The Association of Southeast Asian nations and the European Union say they are going to begin free trade negotiations. A pact between these two regional blocs would affect more than one billion people.

Trade between ASEAN and the EU was more than $130 billion in 2005.

The negotiations will take place despite differences over Burma, which is a member of ASEAN. The country is subject to EU sanctions because of its poor human rights record.

U.S.-based Texas Instruments says it will build a $1 billion semiconductor test and assembly plant in the Philippines. The factory will be built at the Clark economic zone north of Manila, a former U.S. air base. Production is scheduled to start in the second half of next year.

Investment bank CLSA Asia-Pacific Markets has launched Asia's first dedicated water and waste management investment fund.

Andrew Pidden, CLSA's chief investment officer in Singapore, says the new fund, to be known as the Clean Water fund, is in addition to the company's existing Clean Resources Asia fund.

Pidden says there is huge growth in Asian water infrastructure development, pollution reduction and waste management. He says the private sector is increasingly getting involved in this area.

"We believe that the issues of resource deprivation, pollution waste, energy inefficiency and, increasingly, climate change, are key drivers across all areas of the global economy," said Pidden. "And therefore we extract a universe of companies across Asia that are responding to all of these different drivers with varying degrees of intensity and that's what we monitor and that's what we invest in."

China has made its largest oil find in more than three decades. The strike came in the Jidong Nanpu oil field in Bohai Bay, off China's northeastern coast. The China National Petroleum Corporation says the field has proven reserves of more than 400 million tons of oil.

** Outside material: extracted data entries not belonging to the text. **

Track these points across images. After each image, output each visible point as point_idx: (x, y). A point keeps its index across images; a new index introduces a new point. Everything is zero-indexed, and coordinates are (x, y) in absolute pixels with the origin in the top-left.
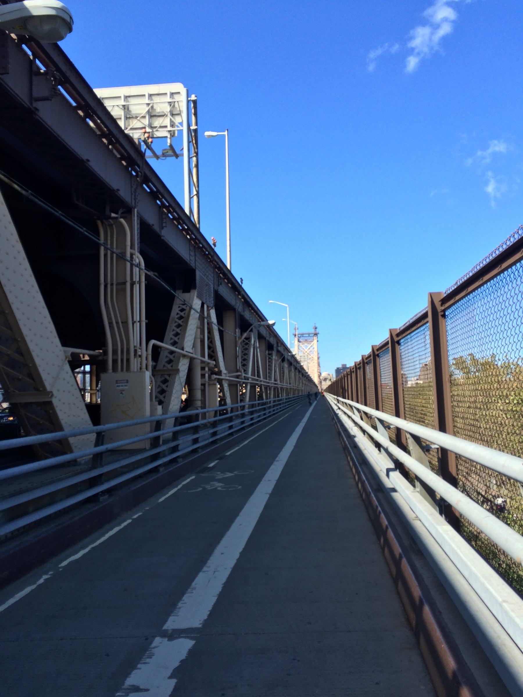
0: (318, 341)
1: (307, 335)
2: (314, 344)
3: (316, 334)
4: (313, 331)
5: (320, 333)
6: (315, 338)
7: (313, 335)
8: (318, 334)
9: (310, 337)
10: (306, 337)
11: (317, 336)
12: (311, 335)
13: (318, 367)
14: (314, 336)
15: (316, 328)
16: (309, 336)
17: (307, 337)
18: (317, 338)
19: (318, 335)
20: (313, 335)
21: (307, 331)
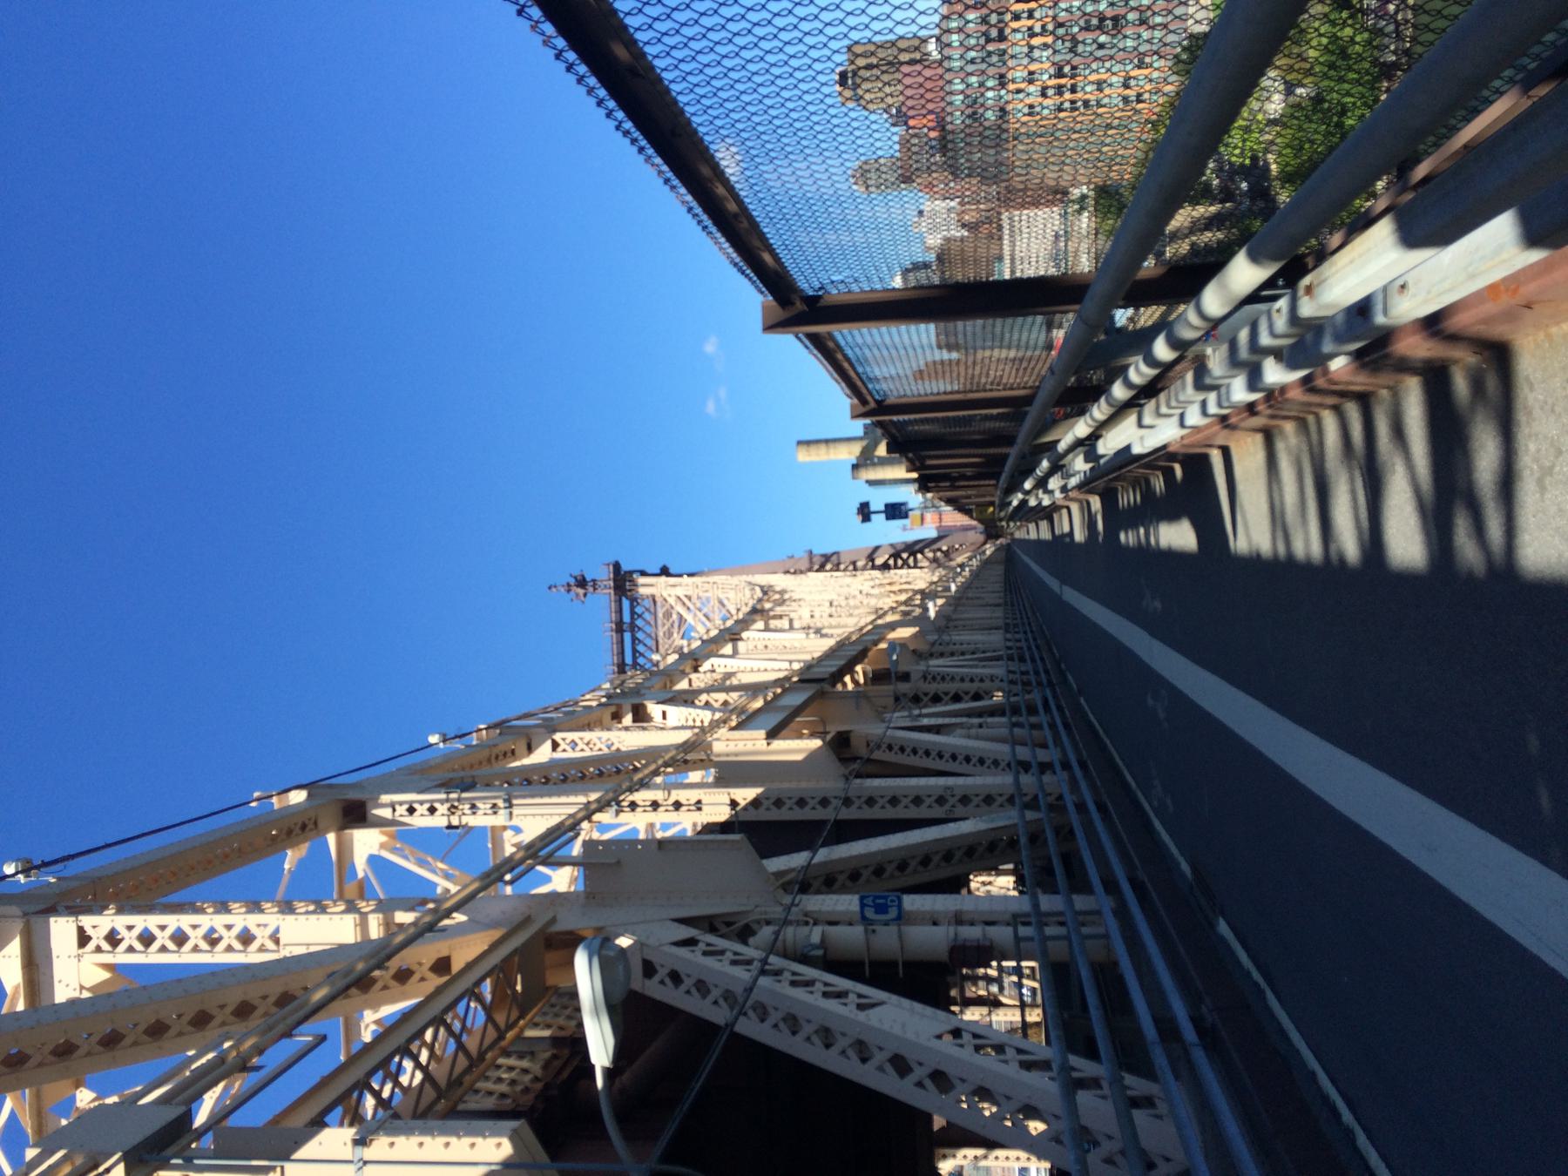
0: (665, 572)
1: (627, 636)
2: (680, 592)
3: (623, 582)
4: (603, 599)
5: (612, 560)
6: (648, 587)
7: (626, 603)
8: (617, 566)
9: (639, 622)
10: (640, 648)
11: (631, 573)
12: (627, 618)
13: (836, 568)
14: (634, 601)
15: (582, 582)
16: (633, 628)
17: (634, 639)
18: (643, 573)
19: (625, 567)
20: (624, 599)
21: (608, 636)
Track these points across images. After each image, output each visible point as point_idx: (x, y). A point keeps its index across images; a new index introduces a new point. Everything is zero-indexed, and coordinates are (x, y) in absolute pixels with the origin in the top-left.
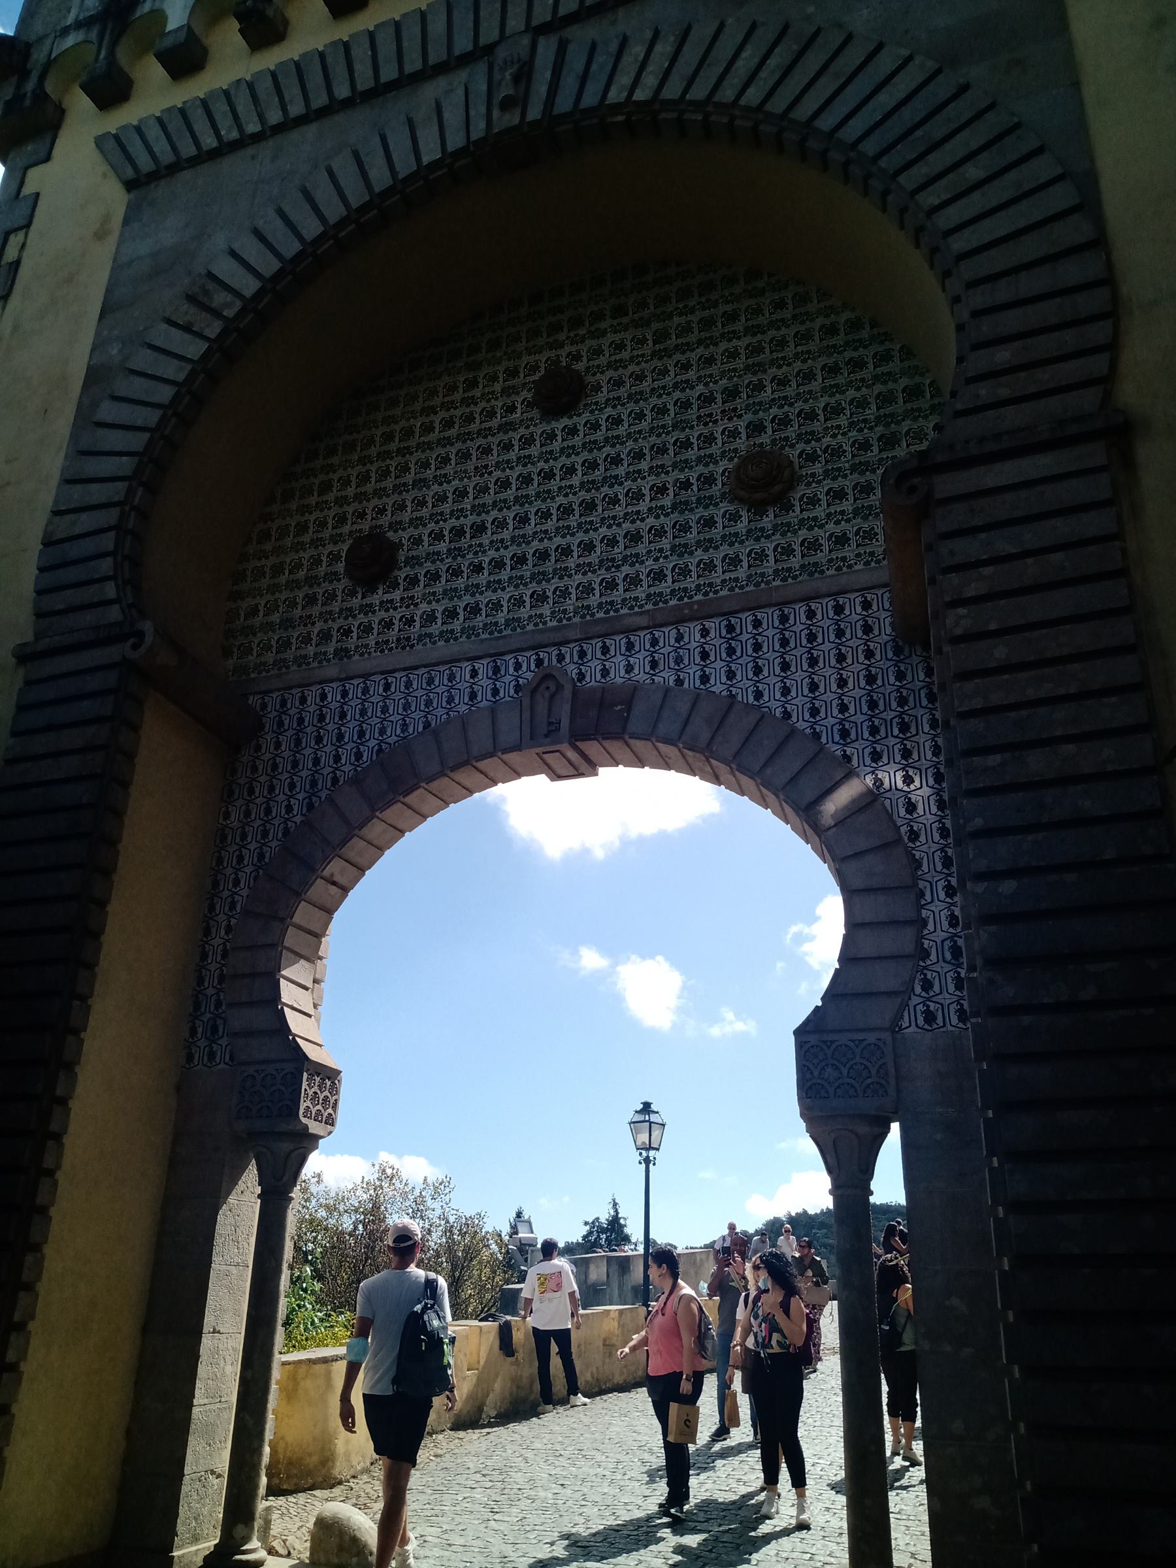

While China has grown to be the world's second-biggest oil consumer, its domestic oil output has stagnated, and locating new reserves is crucial for its soaring economy. Last year, the country imported almost half of its oil.

And Indian drug maker Wockhardt has bought the French pharmaceutical group Negma Laboratories for $265 million. The buyout makes Wockhardt the largest Indian pharmaceuticals company in Europe, with more than 1,500 employees.